Among those women was Jogmaya Malo, a teenage girl from a Hindu fishing community in what is now Shariatpur district, southern Bangladesh.

Jogmaya Malo was about fifteen years old in 1971, living in a small Hindu Malo fishing community in what is now Shariatpur district. Her life before the war was quiet and ordinary, with a family, the river nearby, and familiar faces in the village. War was something she had heard about from others, not something she imagined would come to her doorstep. She had no political role, no weapons, and no connection to any movement. She was simply a teenage girl growing up in a rural village.

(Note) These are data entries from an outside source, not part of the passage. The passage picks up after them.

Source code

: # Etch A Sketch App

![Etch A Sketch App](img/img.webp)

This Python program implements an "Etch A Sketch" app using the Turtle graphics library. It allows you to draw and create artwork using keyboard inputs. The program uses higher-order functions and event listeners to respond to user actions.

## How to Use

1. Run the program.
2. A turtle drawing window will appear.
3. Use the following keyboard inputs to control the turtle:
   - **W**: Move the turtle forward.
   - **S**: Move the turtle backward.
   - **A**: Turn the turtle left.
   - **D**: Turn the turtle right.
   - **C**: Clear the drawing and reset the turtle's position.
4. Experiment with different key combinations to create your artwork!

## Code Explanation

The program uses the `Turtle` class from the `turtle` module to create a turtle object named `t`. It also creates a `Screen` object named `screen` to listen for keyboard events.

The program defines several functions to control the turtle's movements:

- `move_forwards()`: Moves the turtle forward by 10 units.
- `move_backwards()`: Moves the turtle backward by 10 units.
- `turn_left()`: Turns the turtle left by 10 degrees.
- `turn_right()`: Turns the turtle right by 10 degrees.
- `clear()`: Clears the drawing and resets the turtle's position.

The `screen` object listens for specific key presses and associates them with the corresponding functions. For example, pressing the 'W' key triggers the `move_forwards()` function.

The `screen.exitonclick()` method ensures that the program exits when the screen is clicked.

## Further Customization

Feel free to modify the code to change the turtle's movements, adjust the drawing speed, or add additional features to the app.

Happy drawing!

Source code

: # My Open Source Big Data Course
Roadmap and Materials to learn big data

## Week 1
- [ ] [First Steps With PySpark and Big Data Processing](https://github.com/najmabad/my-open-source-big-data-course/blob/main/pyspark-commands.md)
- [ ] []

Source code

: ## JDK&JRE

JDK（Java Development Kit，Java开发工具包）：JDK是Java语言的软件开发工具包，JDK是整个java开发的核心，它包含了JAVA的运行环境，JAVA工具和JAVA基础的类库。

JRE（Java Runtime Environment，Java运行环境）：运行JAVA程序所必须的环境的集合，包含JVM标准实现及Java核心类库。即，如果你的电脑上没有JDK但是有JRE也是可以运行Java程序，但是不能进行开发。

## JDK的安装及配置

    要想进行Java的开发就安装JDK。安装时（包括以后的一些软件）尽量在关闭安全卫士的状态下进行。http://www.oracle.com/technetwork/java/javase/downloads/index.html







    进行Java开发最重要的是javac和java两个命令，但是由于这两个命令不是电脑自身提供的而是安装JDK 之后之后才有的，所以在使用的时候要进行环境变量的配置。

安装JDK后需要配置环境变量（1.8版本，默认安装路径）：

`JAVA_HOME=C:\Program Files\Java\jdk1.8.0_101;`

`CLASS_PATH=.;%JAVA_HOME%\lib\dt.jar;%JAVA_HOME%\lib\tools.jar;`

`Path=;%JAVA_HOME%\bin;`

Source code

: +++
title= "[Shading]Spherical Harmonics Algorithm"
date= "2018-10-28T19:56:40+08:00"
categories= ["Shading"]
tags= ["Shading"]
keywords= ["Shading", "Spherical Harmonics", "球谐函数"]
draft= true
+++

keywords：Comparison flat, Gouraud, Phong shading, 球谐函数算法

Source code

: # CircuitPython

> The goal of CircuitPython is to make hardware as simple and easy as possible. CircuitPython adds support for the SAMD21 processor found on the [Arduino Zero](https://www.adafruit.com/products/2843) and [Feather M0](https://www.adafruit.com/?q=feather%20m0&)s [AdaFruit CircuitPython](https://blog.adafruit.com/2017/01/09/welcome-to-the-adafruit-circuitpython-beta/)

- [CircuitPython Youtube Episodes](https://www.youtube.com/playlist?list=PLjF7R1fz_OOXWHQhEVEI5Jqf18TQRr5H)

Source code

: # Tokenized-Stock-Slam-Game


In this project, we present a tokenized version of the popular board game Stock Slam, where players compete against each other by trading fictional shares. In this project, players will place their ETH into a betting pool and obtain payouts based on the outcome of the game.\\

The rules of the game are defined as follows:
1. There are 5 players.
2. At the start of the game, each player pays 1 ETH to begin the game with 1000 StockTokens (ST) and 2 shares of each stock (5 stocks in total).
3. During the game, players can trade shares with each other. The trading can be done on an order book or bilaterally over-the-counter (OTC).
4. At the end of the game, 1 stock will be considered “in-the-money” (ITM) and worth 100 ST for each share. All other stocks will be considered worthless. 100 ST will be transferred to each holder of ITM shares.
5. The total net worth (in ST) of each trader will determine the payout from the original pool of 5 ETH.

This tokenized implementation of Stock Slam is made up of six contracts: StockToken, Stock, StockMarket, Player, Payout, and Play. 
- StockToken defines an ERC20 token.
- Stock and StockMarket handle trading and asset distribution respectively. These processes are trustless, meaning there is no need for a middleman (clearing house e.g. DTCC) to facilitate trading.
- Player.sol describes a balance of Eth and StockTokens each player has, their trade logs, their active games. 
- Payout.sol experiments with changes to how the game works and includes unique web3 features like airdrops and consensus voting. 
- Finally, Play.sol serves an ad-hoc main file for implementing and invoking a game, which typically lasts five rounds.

On May 22, 1971, Pakistani occupation forces and local collaborators stormed Madhyapara village in Shariatpur, igniting a brutal massacre, looting, and arson that shattered the Hindu Malo community. Several of Jogmaya's family members fell to bullets or flames, including her father-in-law and brothers-in-law, as screams filled the air amid burning homes. There was screaming, smoke, and confusion. Abducted with around 100 others, she was taken by launch to the A.R. Howlader Jute Mills camp in Madaripur, converted into a torture  camp.

Babar Pakistani soldier | Image Source: Herald Dawn

In the stifling Madaripur camp, Jogmaya and others lay packed side by side like corpses in cramped rooms, 20-30 women per space with no ventilation, where air grew thick with despair and disease. Women faced days of sexual violence and inhuman confinement, kept under guard and repeatedly raped; she later recalled that resistance was impossible, silence became a way to survive as hunger, fear, and humiliation followed endlessly. Soldiers entered at intervals for fresh terror, untreated illnesses caused women to die before their eyes, and bodies were discarded without mercy amid starvation. Released after three days, Jogmaya returned to ruins, reuniting with her husband Nepal Malo after his seven-month wait.

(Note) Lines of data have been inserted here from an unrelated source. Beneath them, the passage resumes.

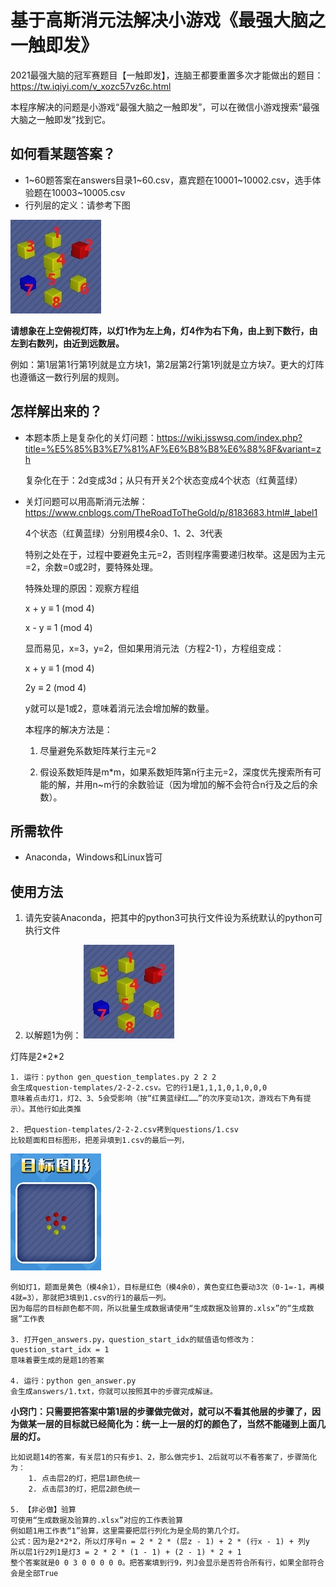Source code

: # 基于高斯消元法解决小游戏《最强大脑之一触即发》
2021最强大脑的冠军赛题目【一触即发】，连脑王都要重置多次才能做出的题目：https://tw.iqiyi.com/v_xozc57vz6c.html

本程序解决的问题是小游戏“最强大脑之一触即发”，可以在微信小游戏搜索“最强大脑之一触即发”找到它。

## 如何看某题答案？
* 1\~60题答案在answers目录1\~60.csv，嘉宾题在10001\~10002.csv，选手体验题在10003\~10005.csv
* 行列层的定义：请参考下图

![avatar](example.jpg)

**请想象在上空俯视灯阵，以灯1作为左上角，灯4作为右下角，由上到下数行，由左到右数列，由近到远数层。**

例如：第1层第1行第1列就是立方块1，第2层第2行第1列就是立方块7。更大的灯阵也遵循这一数行列层的规则。

## 怎样解出来的？
* 本题本质上是复杂化的关灯问题：https://wiki.jsswsq.com/index.php?title=%E5%85%B3%E7%81%AF%E6%B8%B8%E6%88%8F&variant=zh

    复杂化在于：2d变成3d；从只有开关2个状态变成4个状态（红黄蓝绿）

* 关灯问题可以用高斯消元法解：https://www.cnblogs.com/TheRoadToTheGold/p/8183683.html#_label1

    4个状态（红黄蓝绿）分别用模4余0、1、2、3代表
    
    特别之处在于，过程中要避免主元=2，否则程序需要递归枚举。这是因为主元=2，余数=0或2时，要特殊处理。
    
    特殊处理的原因：观察方程组
    
    x + y ≡ 1 (mod 4)
    
    x - y ≡ 1 (mod 4)
    
    显而易见，x=3，y=2，但如果用消元法（方程2-1），方程组变成：
    
    x + y ≡ 1 (mod 4)
    
    2y ≡ 2 (mod 4)
    
    y就可以是1或2，意味着消元法会增加解的数量。
    
    本程序的解决方法是：
    
    1. 尽量避免系数矩阵某行主元=2
    
    2. 假设系数矩阵是m*m，如果系数矩阵第n行主元=2，深度优先搜索所有可能的解，并用n~m行的余数验证（因为增加的解不会符合n行及之后的余数）。

## 所需软件
* Anaconda，Windows和Linux皆可

## 使用方法
1. 请先安装Anaconda，把其中的python3可执行文件设为系统默认的python可执行文件

2. 以解题1为例：
![avatar](example.jpg)

灯阵是2\*2\*2

    1. 运行：python gen_question_templates.py 2 2 2
    会生成question-templates/2-2-2.csv。它的行1是1,1,1,0,1,0,0,0
    意味着点击灯1，灯2、3、5会受影响（按“红黄蓝绿红……”的次序变动1次，游戏右下角有提示）。其他行如此类推

    2. 把question-templates/2-2-2.csv拷到questions/1.csv
    比较题面和目标图形，把差异填到1.csv的最后一列，
![avatar](target.jpg)

    例如灯1，题面是黄色（模4余1），目标是红色（模4余0），黄色变红色要动3次（0-1=-1，再模4就=3），那就把3填到1.csv的行1的最后一列。
    因为每层的目标颜色都不同，所以批量生成数据请使用“生成数据及验算的.xlsx”的“生成数据”工作表

    3. 打开gen_answers.py，question_start_idx的赋值语句修改为：
    question_start_idx = 1
    意味着要生成的是题1的答案

    4. 运行：python gen_answer.py
    会生成answers/1.txt，你就可以按照其中的步骤完成解谜。
    
**小窍门：只需要把答案中第1层的步骤做完做对，就可以不看其他层的步骤了，因为做某一层的目标就已经简化为：统一上一层的灯的颜色了，当然不能碰到上面几层的灯。**
    
    比如说题14的答案，有关层1的只有步1、2，那么做完步1、2后就可以不看答案了，步骤简化为：
        1. 点击层2的灯，把层1颜色统一
        2. 点击层3的灯，把层2颜色统一
    
    5. 【非必做】验算
    可使用“生成数据及验算的.xlsx”对应的工作表验算
    例如题1用工作表“1”验算，这里需要把层行列化为是全局的第几个灯。
    公式：因为是2*2*2，所以灯序号n = 2 * 2 * (层z - 1) + 2 * (行x - 1) + 列y
    所以层1行2列1是灯3 = 2 * 2 * (1 - 1) + (2 - 1) * 2 + 1
    整个答案就是0 0 3 0 0 0 0 0。把答案填到行9，列J会显示是否符合所有行，如果全部符合会是全部True
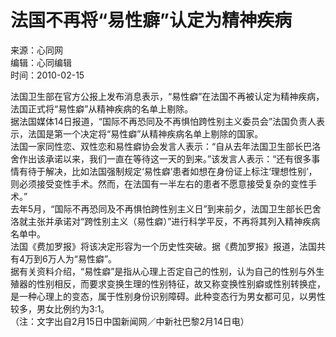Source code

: # 法国不再将“易性癖”认定为精神疾病

来源：心同网  
编辑：心同编辑  
时间：2010-02-15  

法国卫生部在官方公报上发布消息表示，“易性癖”在法国不再被认定为精神疾病，法国正式将“易性癖”从精神疾病的名单上剔除。  
据法国媒体14日报道，“国际不再恐同及不再惧怕跨性别主义委员会”法国负责人表示，法国是第一个决定将“易性癖”从精神疾病名单上剔除的国家。  
法国一家同性恋、双性恋和易性癖协会发言人表示：“自从去年法国卫生部长巴洛舍作出该承诺以来，我们一直在等待这一天的到来。”该发言人表示：“还有很多事情有待于解决，比如法国强制规定‘易性癖’患者如想在身份证上标注‘理想性别’，则必须接受变性手术。然而，在法国有一半左右的患者不愿意接受复杂的变性手术。”  
去年5月，“国际不再恐同及不再惧怕跨性别主义日”到来前夕，法国卫生部长巴舍洛就主张并承诺对“跨性别主义（易性癖）”进行科学平反，不再将其列入精神疾病名单中。  
法国《费加罗报》将该决定形容为一个历史性突破。据《费加罗报》报道，法国共有4万到6万人为“易性癖”。  
据有关资料介绍，“易性癖”是指从心理上否定自己的性别，认为自己的性别与外生殖器的性别相反，而要求变换生理的性别特征，故又称变换性别癖或性别转换症，是一种心理上的变态，属于性别身份识别障碍。此种变态行为男女都可见，以男性较多，男女比例约为3:1。  
（注：文字出自2月15日中国新闻网／中新社巴黎2月14日电）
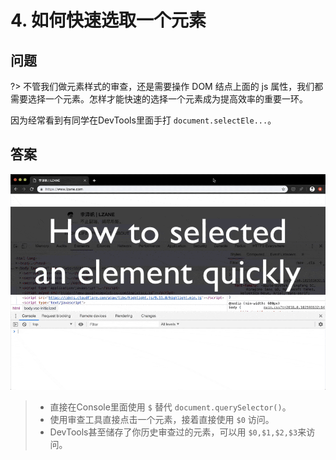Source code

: # 4. 如何快速选取一个元素

## 问题

?> 不管我们做元素样式的审查，还是需要操作 DOM 结点上面的 js 属性，我们都需要选择一个元素。怎样才能快速的选择一个元素成为提高效率的重要一环。

因为经常看到有同学在DevTools里面手打 `document.selectEle...`。

## 答案

![select_an_element](./media/4_select_an_element.gif)

> - 直接在Console里面使用 `$` 替代 `document.querySelector()`。
> - 使用审查工具直接点击一个元素，接着直接使用 `$0` 访问。
> - DevTools甚至储存了你历史审查过的元素，可以用 `$0,$1,$2,$3`来访问。

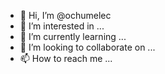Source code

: - 👋 Hi, I’m @ochumelec
- 👀 I’m interested in ...
- 🌱 I’m currently learning ...
- 💞️ I’m looking to collaborate on ...
- 📫 How to reach me ...

<!---
ochumelec/ochumelec is a ✨ special ✨ repository because its `README.md` (this file) appears on your GitHub profile.
You can click the Preview link to take a look at your changes.
--->
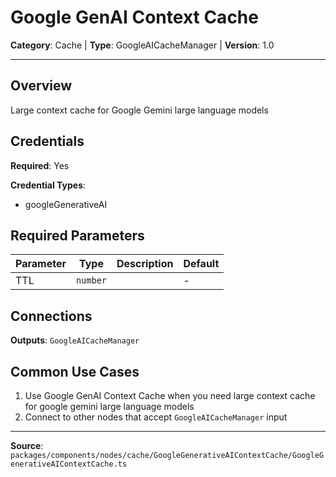 # Google GenAI Context Cache

**Category**: Cache | **Type**: GoogleAICacheManager | **Version**: 1.0

---

## Overview

Large context cache for Google Gemini large language models

## Credentials

**Required**: Yes

**Credential Types**:
- googleGenerativeAI

## Required Parameters

| Parameter | Type | Description | Default |
|-----------|------|-------------|---------|
| TTL | `number` |  | - |

## Connections

**Outputs**: `GoogleAICacheManager`

## Common Use Cases

1. Use Google GenAI Context Cache when you need large context cache for google gemini large language models
2. Connect to other nodes that accept `GoogleAICacheManager` input

---

**Source**: `packages/components/nodes/cache/GoogleGenerativeAIContextCache/GoogleGenerativeAIContextCache.ts`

During the war, Bengali women were openly dehumanised. Pakistani soldiers referred to Bengali women as “gonimoter maal,” meaning spoils of war. The term reflected how women were treated as property, not people, and how rape was normalised within the violence of 1971. The Pakistani Army and their local collaborators carried out a systematic campaign of genocide, rape, and torture against 200,000 to 400,000 women and girls as part of their war strategy. In 1972, Australian physician Dr Geoffrey Davies arrived in Bangladesh under the United Nations banner after rising suicide rates among raped women drew global attention. His medical team reportedly performed over 100 abortions a day on survivors. This strategy turned women’s bodies into battlegrounds, leaving a deep and lasting scar on Bangladesh’s history.

Birangona Jogmaya Malo | Image Source: BSS News 

Cancer ended Jogmaya's life on January 5, 2026, at age 84, her body finally yielding after decades of unhealed wounds. State honors marked her cremation the next day, a guard of honor saluting the war heroine.